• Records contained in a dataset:

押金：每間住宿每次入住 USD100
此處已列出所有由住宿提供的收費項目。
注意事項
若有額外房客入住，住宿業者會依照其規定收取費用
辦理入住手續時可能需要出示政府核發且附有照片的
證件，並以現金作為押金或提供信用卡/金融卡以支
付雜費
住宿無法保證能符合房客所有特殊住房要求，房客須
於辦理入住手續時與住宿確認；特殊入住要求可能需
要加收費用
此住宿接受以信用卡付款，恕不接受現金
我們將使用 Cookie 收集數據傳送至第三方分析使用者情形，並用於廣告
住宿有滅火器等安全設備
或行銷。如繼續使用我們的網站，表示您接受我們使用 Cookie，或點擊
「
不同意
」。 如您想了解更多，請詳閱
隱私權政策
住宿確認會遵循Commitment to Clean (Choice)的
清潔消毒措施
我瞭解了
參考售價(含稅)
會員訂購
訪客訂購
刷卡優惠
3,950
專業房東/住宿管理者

• Activity:
Using the records above, write out exactly the lines from the one containing "住宿有滅火器等安全設備" through the last, and add nothing.

• Response:
住宿有滅火器等安全設備
或行銷。如繼續使用我們的網站，表示您接受我們使用 Cookie，或點擊
「
不同意
」。 如您想了解更多，請詳閱
隱私權政策
住宿確認會遵循Commitment to Clean (Choice)的
清潔消毒措施
我瞭解了
參考售價(含稅)
會員訂購
訪客訂購
刷卡優惠
3,950
專業房東/住宿管理者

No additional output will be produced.